Add a script for automatically formatting a project, counting the number of lost comments and how long it takes to converge to one formatting, example results:
systemd has 340, lost 0 during formatting (0.0%)
systemd needed 2 formatting passes to be stable
mesa has 3931, lost 1 during formatting (0.025%)
mesa needed 3 formatting passes to be stable
gnome-builder has 335, lost 0 during formatting (0.0%)
gnome-builder needed 2 formatting passes to be stable
gstreamer has 1338, lost 6 during formatting (0.448%)
gstreamer needed 2 formatting passes to be stable
gtk has 273, lost 1 during formatting (0.366%)
gtk needed 2 formatting passes to be stable
glib has 619, lost 3 during formatting (0.485%)
glib needed 2 formatting passes to be stable
Found 6836 comments, but lost 11 during formatting (0.161%)
This shows that probably after five passes the vast majority of files won't change
I think that a formatter that has the potential to loose the content of the source files is a terrible idea.

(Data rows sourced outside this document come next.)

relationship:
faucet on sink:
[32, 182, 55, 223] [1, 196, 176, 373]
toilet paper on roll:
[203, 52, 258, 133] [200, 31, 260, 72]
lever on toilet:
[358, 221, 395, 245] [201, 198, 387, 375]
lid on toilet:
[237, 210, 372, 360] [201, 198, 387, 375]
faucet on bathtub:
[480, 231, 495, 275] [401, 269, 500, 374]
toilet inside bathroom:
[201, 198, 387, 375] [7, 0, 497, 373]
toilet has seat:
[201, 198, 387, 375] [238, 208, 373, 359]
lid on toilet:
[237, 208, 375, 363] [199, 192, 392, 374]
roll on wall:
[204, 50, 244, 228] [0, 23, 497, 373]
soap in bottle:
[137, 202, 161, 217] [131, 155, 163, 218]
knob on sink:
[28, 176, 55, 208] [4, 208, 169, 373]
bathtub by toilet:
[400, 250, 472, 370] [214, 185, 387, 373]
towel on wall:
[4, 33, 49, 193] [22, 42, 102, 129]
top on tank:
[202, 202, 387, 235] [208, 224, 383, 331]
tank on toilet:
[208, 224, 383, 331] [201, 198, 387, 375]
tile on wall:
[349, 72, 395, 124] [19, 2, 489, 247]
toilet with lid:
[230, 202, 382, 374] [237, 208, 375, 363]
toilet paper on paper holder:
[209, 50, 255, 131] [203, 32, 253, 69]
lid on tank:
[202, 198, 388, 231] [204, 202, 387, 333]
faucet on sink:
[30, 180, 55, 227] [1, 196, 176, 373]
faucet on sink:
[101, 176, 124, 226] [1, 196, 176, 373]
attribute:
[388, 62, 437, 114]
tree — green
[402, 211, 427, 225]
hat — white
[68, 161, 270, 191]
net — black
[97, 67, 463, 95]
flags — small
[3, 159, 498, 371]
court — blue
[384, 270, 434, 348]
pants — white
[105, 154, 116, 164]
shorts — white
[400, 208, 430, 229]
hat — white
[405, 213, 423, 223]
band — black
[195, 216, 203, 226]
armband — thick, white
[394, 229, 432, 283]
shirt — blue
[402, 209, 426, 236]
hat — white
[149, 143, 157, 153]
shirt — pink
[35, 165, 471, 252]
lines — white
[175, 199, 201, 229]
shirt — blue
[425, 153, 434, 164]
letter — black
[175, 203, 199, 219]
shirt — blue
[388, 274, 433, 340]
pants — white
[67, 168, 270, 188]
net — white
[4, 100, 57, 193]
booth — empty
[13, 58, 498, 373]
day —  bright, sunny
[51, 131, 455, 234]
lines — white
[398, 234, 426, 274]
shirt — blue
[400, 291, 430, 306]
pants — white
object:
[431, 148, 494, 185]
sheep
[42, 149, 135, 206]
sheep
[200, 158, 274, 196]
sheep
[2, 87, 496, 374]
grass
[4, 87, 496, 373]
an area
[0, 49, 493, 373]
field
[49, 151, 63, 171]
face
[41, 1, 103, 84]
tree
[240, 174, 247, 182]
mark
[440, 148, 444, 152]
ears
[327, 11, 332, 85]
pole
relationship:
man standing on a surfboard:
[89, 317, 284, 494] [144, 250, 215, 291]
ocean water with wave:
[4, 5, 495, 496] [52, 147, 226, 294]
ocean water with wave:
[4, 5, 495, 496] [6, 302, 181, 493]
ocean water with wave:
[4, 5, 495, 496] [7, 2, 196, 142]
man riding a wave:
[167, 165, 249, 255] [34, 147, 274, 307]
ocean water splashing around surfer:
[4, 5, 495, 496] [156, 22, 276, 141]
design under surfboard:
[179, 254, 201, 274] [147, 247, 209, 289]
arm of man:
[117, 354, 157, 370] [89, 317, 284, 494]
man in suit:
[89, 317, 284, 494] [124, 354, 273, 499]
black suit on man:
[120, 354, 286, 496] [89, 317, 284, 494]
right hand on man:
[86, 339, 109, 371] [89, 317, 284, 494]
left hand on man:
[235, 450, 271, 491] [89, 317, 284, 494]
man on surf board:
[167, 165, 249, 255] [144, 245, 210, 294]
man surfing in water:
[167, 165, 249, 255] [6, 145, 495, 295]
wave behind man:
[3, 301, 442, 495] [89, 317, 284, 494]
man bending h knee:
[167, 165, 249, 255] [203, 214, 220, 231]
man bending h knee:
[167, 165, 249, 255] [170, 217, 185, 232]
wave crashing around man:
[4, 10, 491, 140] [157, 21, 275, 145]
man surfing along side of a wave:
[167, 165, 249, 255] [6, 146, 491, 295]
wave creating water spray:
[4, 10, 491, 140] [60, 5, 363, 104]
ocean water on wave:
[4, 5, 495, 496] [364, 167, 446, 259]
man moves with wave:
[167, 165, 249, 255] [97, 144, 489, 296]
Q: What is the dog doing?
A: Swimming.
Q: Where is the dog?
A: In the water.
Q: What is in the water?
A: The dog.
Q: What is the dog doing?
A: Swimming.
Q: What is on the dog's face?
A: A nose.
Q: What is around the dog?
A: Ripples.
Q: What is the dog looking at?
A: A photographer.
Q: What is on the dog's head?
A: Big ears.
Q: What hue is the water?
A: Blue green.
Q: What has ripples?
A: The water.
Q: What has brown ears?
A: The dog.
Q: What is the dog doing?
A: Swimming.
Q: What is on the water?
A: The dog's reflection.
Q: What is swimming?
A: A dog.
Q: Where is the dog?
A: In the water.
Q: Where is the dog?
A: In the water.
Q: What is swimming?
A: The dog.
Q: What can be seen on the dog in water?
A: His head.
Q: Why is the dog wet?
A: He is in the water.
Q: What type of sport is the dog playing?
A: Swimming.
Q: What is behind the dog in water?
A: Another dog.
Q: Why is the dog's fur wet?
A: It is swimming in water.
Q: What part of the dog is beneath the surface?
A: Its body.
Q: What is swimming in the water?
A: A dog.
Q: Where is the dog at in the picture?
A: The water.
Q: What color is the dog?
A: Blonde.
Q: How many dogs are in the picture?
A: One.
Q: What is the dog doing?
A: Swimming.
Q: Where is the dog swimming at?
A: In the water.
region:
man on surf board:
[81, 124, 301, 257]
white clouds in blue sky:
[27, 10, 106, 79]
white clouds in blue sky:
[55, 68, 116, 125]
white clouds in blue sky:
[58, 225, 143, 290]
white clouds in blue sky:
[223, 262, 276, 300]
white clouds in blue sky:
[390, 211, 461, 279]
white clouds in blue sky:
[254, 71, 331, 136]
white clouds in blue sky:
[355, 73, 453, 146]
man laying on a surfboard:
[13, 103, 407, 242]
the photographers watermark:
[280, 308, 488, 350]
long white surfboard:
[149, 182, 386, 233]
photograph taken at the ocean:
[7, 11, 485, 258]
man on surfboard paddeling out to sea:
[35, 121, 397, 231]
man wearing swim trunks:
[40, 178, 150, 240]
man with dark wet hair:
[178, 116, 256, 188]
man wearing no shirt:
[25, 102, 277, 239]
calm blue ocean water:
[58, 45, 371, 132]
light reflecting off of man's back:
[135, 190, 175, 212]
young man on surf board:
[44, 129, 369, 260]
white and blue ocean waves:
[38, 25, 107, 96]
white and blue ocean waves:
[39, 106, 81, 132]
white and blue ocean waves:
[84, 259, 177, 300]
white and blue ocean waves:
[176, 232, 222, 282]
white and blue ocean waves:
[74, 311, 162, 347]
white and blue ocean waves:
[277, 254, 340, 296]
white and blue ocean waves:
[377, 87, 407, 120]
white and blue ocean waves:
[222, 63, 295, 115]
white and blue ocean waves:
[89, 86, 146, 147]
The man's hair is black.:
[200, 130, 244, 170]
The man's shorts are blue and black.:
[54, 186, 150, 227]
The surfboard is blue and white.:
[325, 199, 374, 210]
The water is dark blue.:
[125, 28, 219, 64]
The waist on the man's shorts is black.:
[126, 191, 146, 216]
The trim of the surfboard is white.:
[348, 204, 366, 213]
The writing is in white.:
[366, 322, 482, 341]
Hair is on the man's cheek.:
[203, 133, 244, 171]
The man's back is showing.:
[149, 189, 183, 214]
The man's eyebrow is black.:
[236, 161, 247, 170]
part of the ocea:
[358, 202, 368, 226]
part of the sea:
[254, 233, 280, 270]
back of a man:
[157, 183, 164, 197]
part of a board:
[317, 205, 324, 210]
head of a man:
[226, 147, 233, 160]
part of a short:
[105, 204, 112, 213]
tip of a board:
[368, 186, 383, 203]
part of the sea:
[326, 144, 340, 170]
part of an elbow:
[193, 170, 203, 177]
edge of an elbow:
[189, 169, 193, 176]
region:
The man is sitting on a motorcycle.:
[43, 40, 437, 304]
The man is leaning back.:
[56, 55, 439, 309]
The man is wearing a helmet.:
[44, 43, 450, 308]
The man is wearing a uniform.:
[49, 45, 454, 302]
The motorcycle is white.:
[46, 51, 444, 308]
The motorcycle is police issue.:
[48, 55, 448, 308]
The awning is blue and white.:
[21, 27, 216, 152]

It would be acceptable if it would misplace the comments slightly but loosing them is not acceptable IMO. But then, I don't share the excitement for automatic code formatters that some people seem to be subject to.

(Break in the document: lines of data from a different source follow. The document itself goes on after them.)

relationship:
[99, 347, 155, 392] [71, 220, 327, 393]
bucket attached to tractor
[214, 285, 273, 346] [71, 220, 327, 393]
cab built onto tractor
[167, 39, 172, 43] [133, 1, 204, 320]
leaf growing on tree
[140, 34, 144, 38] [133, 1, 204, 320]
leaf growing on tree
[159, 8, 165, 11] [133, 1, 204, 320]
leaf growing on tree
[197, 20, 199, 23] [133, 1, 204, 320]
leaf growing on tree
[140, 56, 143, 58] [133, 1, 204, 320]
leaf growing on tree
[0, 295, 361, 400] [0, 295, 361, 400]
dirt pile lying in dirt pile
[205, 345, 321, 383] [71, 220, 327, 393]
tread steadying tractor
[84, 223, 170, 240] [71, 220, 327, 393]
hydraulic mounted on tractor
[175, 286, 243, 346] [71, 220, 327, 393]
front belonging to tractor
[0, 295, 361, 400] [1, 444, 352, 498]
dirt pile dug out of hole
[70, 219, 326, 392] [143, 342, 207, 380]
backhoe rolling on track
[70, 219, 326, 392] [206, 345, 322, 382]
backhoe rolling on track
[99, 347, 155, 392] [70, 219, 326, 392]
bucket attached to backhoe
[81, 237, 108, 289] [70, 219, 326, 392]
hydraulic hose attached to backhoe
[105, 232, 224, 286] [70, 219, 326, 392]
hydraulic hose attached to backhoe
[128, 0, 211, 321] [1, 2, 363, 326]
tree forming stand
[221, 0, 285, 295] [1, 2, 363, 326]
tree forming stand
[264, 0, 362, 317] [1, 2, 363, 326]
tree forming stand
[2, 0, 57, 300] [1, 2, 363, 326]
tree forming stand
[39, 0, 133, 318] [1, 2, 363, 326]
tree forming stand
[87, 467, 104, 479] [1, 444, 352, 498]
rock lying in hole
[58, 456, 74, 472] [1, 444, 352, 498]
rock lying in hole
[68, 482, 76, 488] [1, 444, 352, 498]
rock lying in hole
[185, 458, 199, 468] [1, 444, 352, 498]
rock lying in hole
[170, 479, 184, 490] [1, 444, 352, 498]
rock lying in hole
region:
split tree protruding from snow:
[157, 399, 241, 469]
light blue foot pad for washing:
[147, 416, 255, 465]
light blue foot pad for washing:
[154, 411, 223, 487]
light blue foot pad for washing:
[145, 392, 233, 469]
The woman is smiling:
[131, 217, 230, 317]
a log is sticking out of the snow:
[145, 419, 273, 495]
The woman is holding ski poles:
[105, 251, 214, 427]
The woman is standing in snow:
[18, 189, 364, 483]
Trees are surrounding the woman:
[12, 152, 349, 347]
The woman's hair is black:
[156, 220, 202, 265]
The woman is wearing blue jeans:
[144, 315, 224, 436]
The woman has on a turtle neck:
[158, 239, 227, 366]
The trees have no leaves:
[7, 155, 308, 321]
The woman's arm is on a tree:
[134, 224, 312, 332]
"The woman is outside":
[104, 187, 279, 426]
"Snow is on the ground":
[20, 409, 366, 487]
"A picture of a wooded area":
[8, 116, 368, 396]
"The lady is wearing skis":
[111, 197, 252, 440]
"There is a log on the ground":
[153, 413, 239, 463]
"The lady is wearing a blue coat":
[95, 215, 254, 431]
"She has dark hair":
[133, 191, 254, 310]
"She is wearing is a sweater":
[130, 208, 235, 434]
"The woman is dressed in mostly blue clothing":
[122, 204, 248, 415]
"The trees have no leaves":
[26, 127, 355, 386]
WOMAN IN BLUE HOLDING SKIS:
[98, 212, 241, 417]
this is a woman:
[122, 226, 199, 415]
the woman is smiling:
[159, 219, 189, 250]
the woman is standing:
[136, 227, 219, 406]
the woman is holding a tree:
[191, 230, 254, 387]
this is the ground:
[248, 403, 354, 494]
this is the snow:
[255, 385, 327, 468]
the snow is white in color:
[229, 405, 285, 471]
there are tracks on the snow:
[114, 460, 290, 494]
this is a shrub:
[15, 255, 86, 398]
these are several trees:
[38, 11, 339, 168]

@dnicolodi I agree with you. But as you can set comments everywhere, as demonstrated above, readding all at the right place would be probably near impossible.
At the moment, only 0.161% of all comments are lost, or in other words 1 comment in 621 comments is lost.

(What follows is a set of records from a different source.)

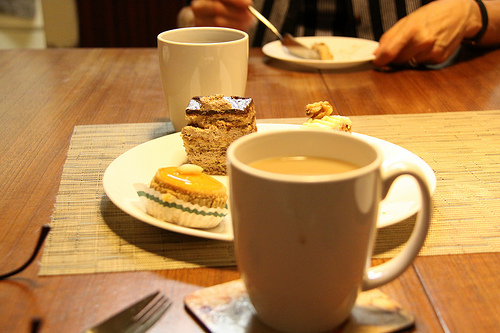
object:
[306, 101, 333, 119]
nut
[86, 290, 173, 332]
fork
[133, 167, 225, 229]
brown dessert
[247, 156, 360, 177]
coffee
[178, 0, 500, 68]
person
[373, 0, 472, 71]
hand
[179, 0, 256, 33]
hand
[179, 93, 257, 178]
cake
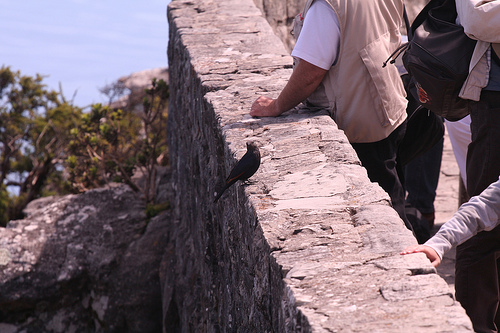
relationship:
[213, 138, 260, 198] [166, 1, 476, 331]
bird on rock wall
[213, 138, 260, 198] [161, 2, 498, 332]
bird on a rock wall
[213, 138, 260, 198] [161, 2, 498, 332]
bird on wall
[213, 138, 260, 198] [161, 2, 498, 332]
bird perched on wall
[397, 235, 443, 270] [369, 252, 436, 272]
hand on rocks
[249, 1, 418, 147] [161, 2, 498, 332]
man next to wall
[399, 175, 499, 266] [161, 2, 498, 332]
person next to wall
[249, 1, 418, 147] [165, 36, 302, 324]
man leaning against wall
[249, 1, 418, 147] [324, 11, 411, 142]
man wearing tan vest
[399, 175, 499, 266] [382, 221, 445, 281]
person touching wall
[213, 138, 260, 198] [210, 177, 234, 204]
bird has tail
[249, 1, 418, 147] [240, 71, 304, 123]
man has hand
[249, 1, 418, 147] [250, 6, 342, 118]
man has arm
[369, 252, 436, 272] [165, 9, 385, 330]
rocks on wall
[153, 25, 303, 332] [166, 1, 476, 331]
rocks on rock wall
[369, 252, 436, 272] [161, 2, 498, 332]
rocks on wall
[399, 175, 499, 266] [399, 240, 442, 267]
person has hand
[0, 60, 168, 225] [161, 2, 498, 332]
trees near wall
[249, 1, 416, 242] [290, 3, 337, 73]
man wearing white shirt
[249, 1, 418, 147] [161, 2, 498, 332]
man standing by wall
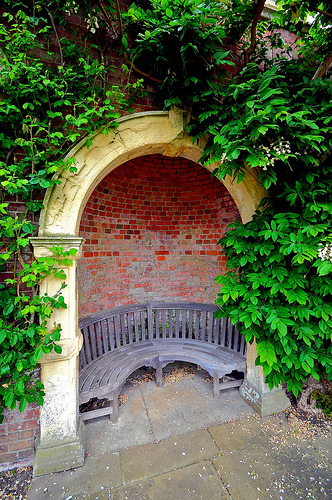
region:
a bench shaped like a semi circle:
[30, 291, 288, 421]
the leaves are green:
[200, 151, 329, 439]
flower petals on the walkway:
[52, 377, 329, 496]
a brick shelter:
[68, 142, 255, 334]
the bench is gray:
[71, 290, 253, 436]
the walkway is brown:
[44, 374, 310, 498]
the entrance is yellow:
[26, 104, 305, 438]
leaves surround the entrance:
[0, 1, 326, 447]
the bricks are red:
[84, 175, 238, 343]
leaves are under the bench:
[92, 348, 237, 430]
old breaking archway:
[43, 63, 301, 471]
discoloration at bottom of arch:
[1, 349, 93, 495]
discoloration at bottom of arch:
[222, 358, 292, 428]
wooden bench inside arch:
[58, 288, 253, 424]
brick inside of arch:
[69, 162, 226, 312]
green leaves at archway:
[0, 65, 66, 409]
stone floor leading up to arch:
[71, 416, 296, 498]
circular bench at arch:
[64, 276, 235, 417]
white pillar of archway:
[8, 183, 93, 395]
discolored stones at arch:
[101, 198, 207, 308]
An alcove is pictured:
[12, 102, 305, 481]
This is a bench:
[77, 311, 247, 419]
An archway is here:
[36, 113, 269, 294]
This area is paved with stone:
[100, 428, 298, 498]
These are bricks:
[106, 184, 217, 287]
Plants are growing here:
[231, 121, 329, 360]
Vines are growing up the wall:
[6, 117, 56, 416]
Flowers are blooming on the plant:
[250, 136, 293, 173]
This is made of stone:
[26, 235, 94, 473]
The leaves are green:
[211, 58, 316, 133]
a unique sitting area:
[31, 219, 300, 477]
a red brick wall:
[78, 146, 271, 315]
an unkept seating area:
[13, 346, 328, 495]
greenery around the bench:
[10, 186, 330, 415]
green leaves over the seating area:
[9, 4, 318, 186]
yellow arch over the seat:
[28, 94, 317, 334]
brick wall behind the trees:
[48, 5, 315, 93]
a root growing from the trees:
[272, 350, 330, 426]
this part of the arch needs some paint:
[9, 377, 127, 489]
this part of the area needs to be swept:
[118, 362, 331, 495]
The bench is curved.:
[44, 276, 265, 409]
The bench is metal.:
[42, 288, 293, 398]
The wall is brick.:
[70, 143, 263, 359]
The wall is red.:
[66, 165, 246, 337]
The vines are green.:
[194, 63, 321, 192]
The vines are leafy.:
[165, 44, 324, 181]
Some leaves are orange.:
[237, 19, 302, 63]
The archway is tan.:
[17, 114, 292, 446]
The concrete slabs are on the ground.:
[121, 408, 260, 498]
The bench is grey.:
[71, 286, 276, 453]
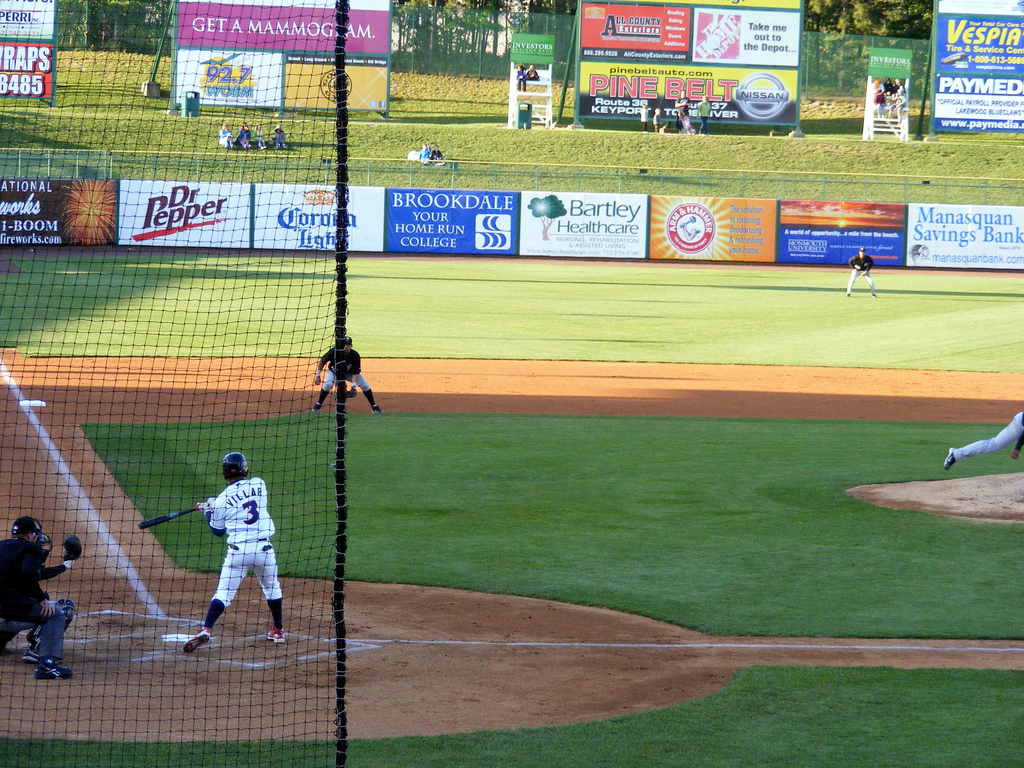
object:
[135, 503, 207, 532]
bat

One thing this formatter could do, is to maintain some mapping of line_in_input -> line_in_output
, e.g. the statement that was in line 54 is now in line 57. And if there is e.g. some comment left, it could attempt to sprinkle it around. E.g. there was a comment on line 54, too, so simply place it at the end of line 57 in the output.
What do you think of that?
After thinking a little bit harder about the problem, I think I came up with a decent solution for comment preservation in muon, and maybe you can use it too:
- Any time a comment token is encountered in the token stream, append it to an array of comments attached to the most recently parsed node.
- During formatting, after outputting every node, check if there were comments attached to it and print them all out one by one.
This means that at least no comments are lost (test case).
About convergance, I really think you should strive to have the formatter converge after only 1 pass, but I suppose that could be left for future work.
It might also be a good idea to go ahead and format all the meson source files in this repo, and then add some CI to enforce that they stay formatted, but that should probably be a separate PR.
Oh yeah I also updated the name of kwa_ml
to kwargs_force_multiline
.
Any time a comment token is encountered in the token string, append it to an array of comments attached to the most recently parsed node.
That's a quite good idea. I will try it out. But if the changes in the parser are too big I probably must split it up in yet another PR that is a dependency of this PR then, as this PR is already an insane amount of changes to review (~1300LOC)
About convergance, I really think you should strive to have the formatter converge after only 1 pass
As long as we do multiple passes only internally you can't observe from the outside that we needed multiple passes, so it's not that horrible IMO.
Oh yeah I also updated the name of kwa_ml to kwargs_force_multiline.
Ok, cool I will change it here, too, thanks for the notice
Any time a comment token is encountered in the token stream, append it to an array of comments attached to the most recently parsed node.
Regarding this I did experiment a little bit, but that would require rewriting the majority of the parser, as the comments are already lost when the parser is called, as these are stripped out by the lexer.
And doing parsers/lexers is far outside of my skillset and that's something I can't spend my time on learning it.